Lui non riusciva a non stare male. Sapeva che era colpa sua, di chi altri se no. Le era rimasto solo lui, doveva fare di più, lui aveva il dovere di aiutarla, e invece non aveva fatto nulla più di quello che avrebbe fatto un estraneo. Se solo le fosse stato più accanto, se avesse lasciato tutto per lei, ora non sarebbe tre metri sotto terra.

Sì era comportato come gli altri invece. Le aveva dato retta quando lei diceva che stava bene. Quante sedute di chemio aveva affrontato da sola solo per evitare la stessa sofferenza a loro. Non doveva ascoltare quando diceva che tutto sarebbe andato nel modo giusto, dove impegnarsi e starle accanto. Ma invece si vede che aveva ereditato da quell'uomo schifoso, e non da sua madre.

Se suo padre non gli avesse abbandonati così, su due piedi, se non avesse abbandonato lei, a crescere due poco più che bambini non si sarebbe mai ammalata. Quell'uomo aveva anche avuto il coraggio di presentarsi ai funerali, cosa che Eric non era riuscito a fare. Un'altra cosa in cui non era stato abbastanza per lei.

Allungò una mano, gli occhi abituati alle tenebre della sua camera non faticarono ad individuare una bottiglia di Bourbon lasciata a metà. Aveva sete, e l'unica cosa in grado di dissetarlo era quella al momento. Prese con la mano la bottiglia per il collo e fece saltare con il pollice il tappo appena poggiato. Ne prese due grandi sorsi, uno dietro l'altro. Lo riscaldarono, ma non era il tipo di calore che gli serviva.
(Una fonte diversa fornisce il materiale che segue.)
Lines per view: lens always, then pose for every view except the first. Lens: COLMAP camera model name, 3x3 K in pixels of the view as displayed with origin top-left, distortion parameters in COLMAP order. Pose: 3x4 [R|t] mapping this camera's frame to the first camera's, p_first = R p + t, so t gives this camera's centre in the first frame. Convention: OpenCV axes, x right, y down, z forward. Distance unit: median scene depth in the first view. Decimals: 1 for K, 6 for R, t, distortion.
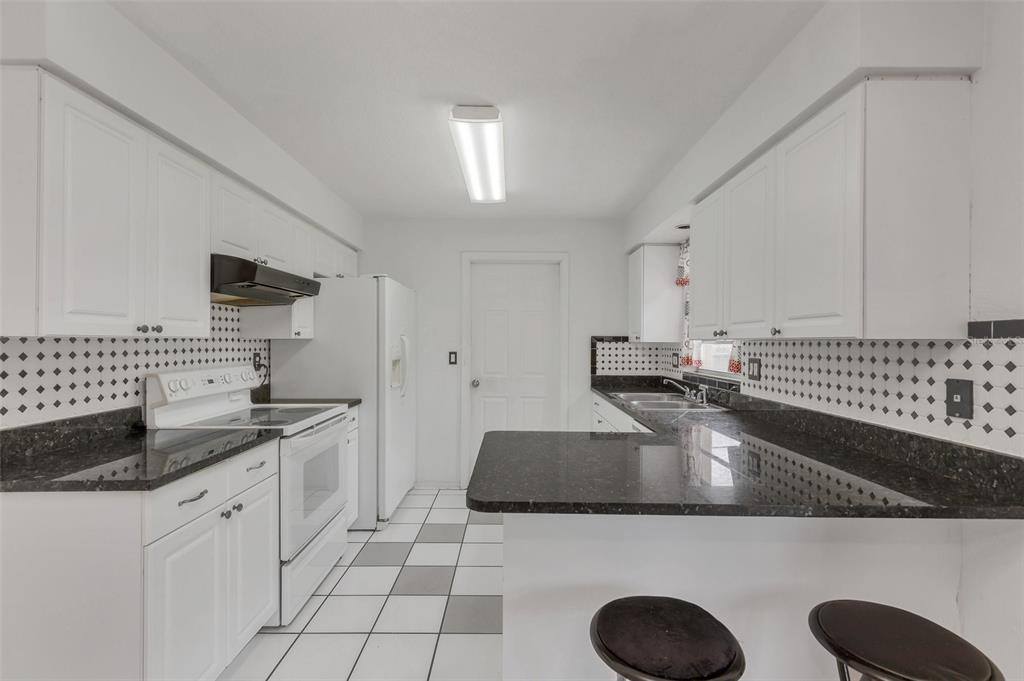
lens RADIAL K [[460.8, 0, 498.8], [0, 460.8, 340.8], [0, 0, 1]] dist [0.000940, -0.000122]
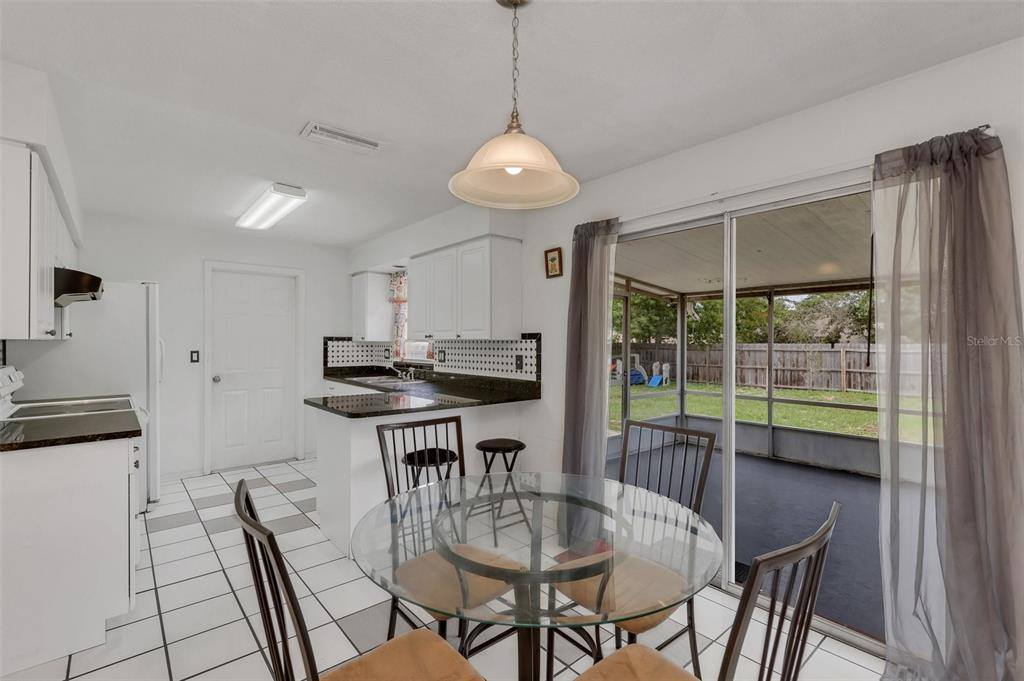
lens RADIAL K [[460.8, 0, 514.1], [0, 460.8, 338.9], [0, 0, 1]] dist [0.000940, -0.000122]
pose [[0.746220, -0.000725, 0.665699, -0.405887], [0.001755, 0.999998, -0.000878, -0.003301], [-0.665697, 0.001824, 0.746220, -0.494480]]
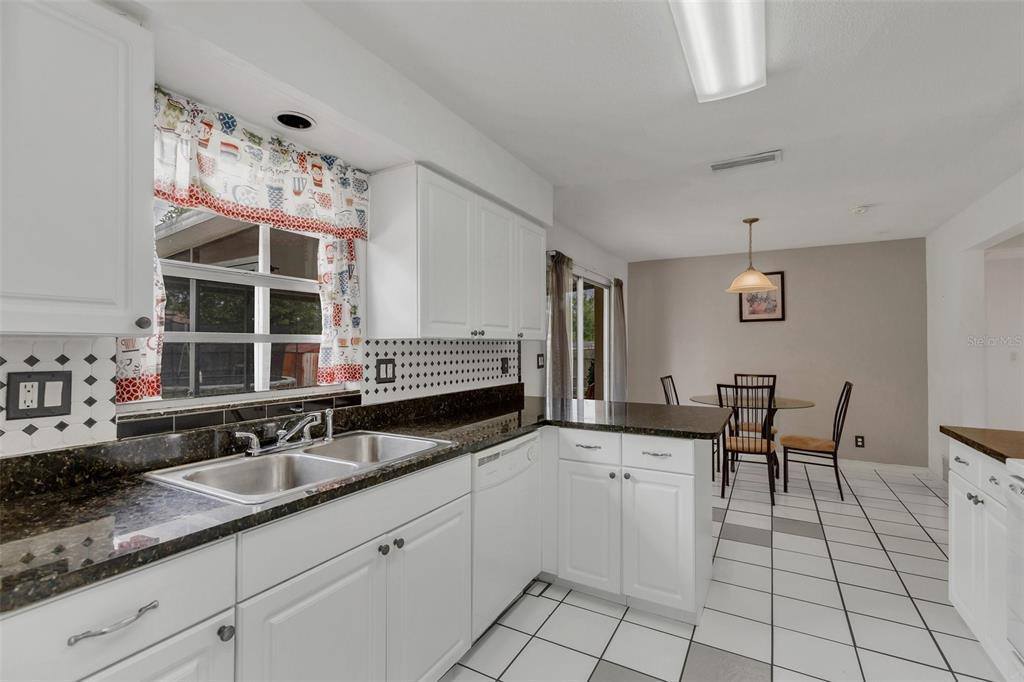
lens RADIAL K [[460.8, 0, 509.0], [0, 460.8, 343.2], [0, 0, 1]] dist [0.000940, -0.000122]
pose [[-0.881069, -0.006648, 0.472941, -0.074614], [-0.008627, 0.999961, -0.002016, 0.007268], [-0.472909, -0.005857, -0.881092, 1.607011]]
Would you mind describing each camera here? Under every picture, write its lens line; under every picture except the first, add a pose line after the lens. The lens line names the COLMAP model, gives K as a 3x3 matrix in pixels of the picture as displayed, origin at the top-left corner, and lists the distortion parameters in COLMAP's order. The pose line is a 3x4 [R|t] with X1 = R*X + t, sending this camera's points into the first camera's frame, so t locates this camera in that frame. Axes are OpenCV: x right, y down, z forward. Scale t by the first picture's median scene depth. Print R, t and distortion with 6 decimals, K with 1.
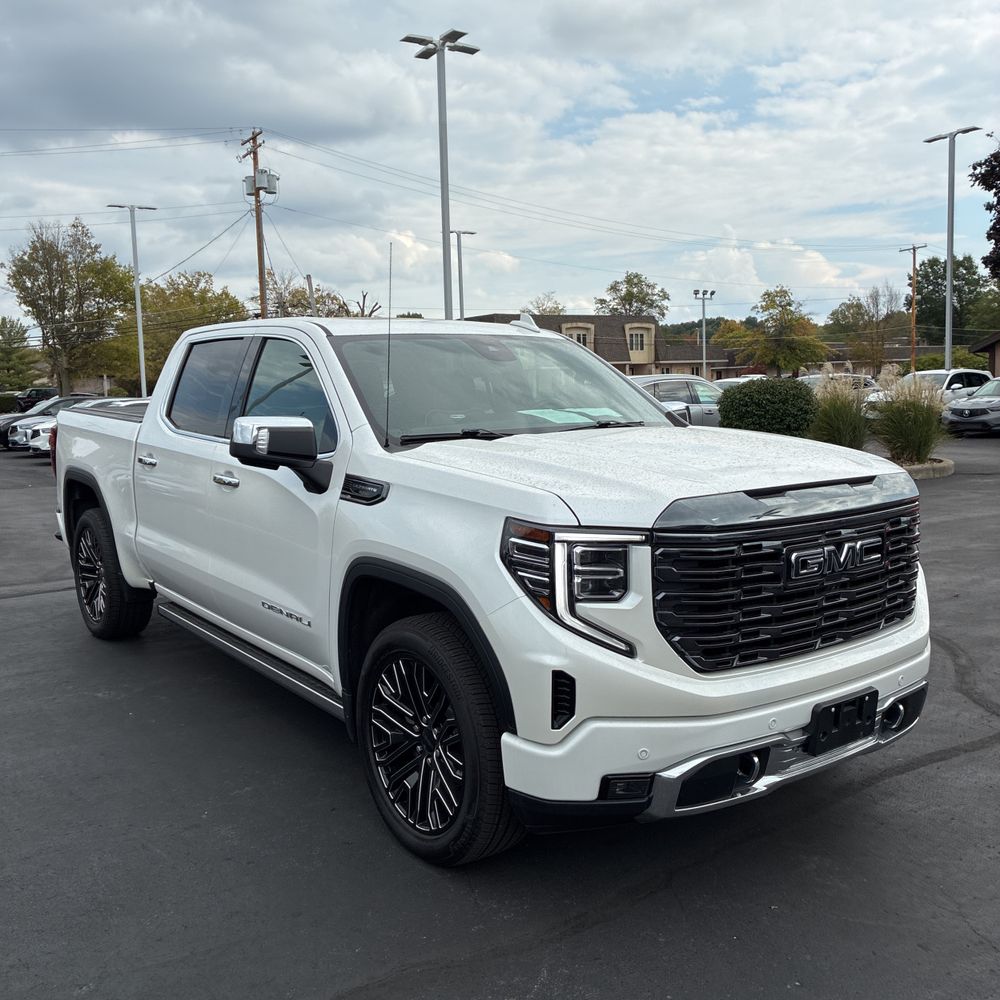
lens RADIAL K [[1037.9, 0, 498.0], [0, 1037.9, 513.3], [0, 0, 1]] dist [0.067808, -0.094674]
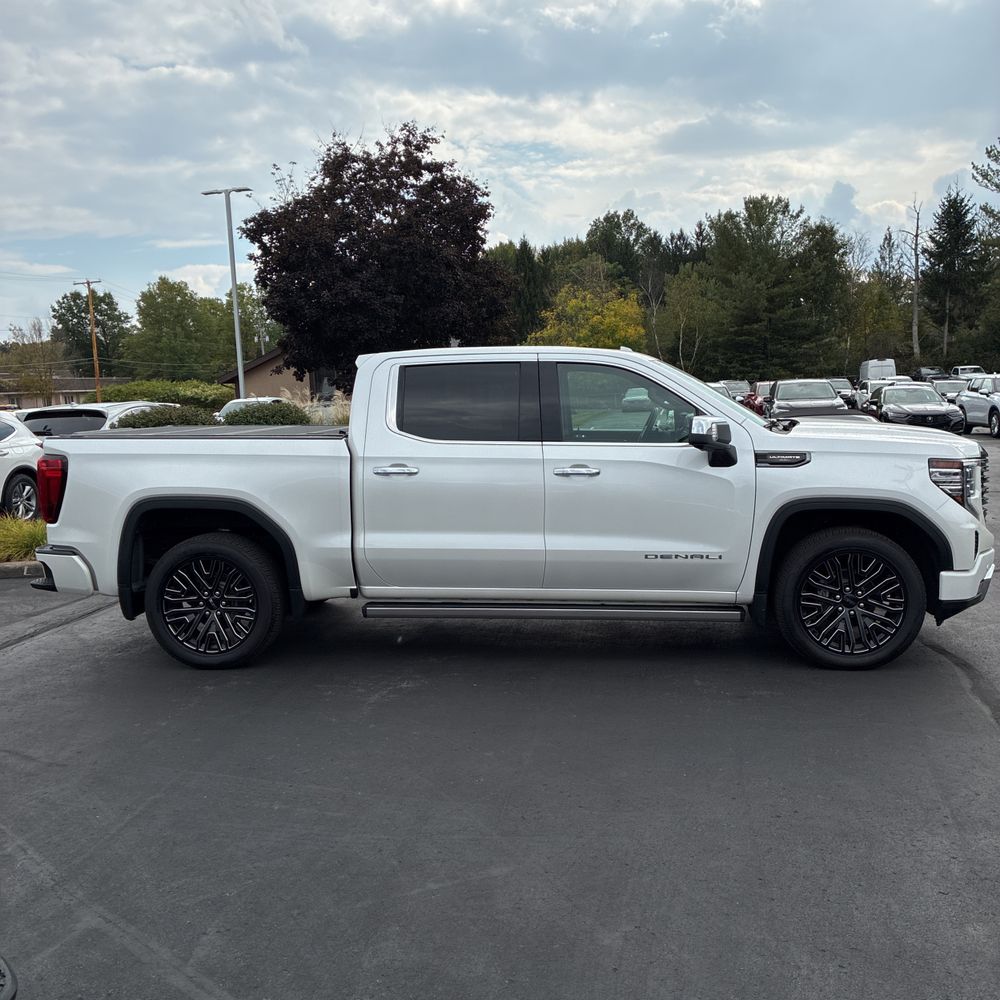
lens RADIAL K [[1072.7, 0, 501.1], [0, 1072.7, 513.0], [0, 0, 1]] dist [-0.081284, 0.453163]
pose [[0.658225, -0.091639, 0.747223, -1.367968], [0.117056, 0.992950, 0.018660, -0.017427], [-0.743665, 0.075184, 0.664312, 0.203420]]
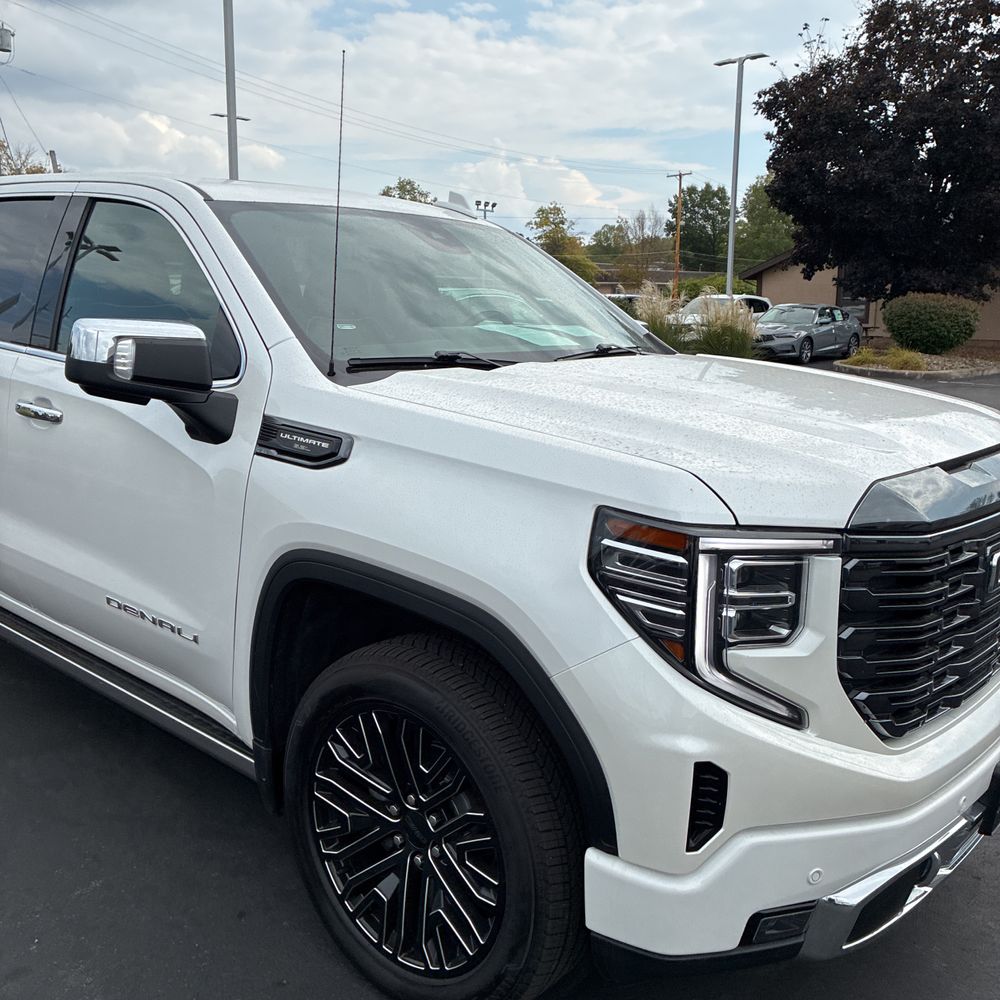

Si distese con un tonfo sordo sul letto. La testa sbatté in modo violento sul cuscino, mancando di poco il muro. Se avesse sbagliato, se si fosse trovato più vicino al muro, sicuramente ci sarebbe andato a sbattere e con la forza con cui si era lasciato andare si sarebbe fatto sicuramente un gran male, forse sarebbe riuscito a procurarsi una ferita mortale.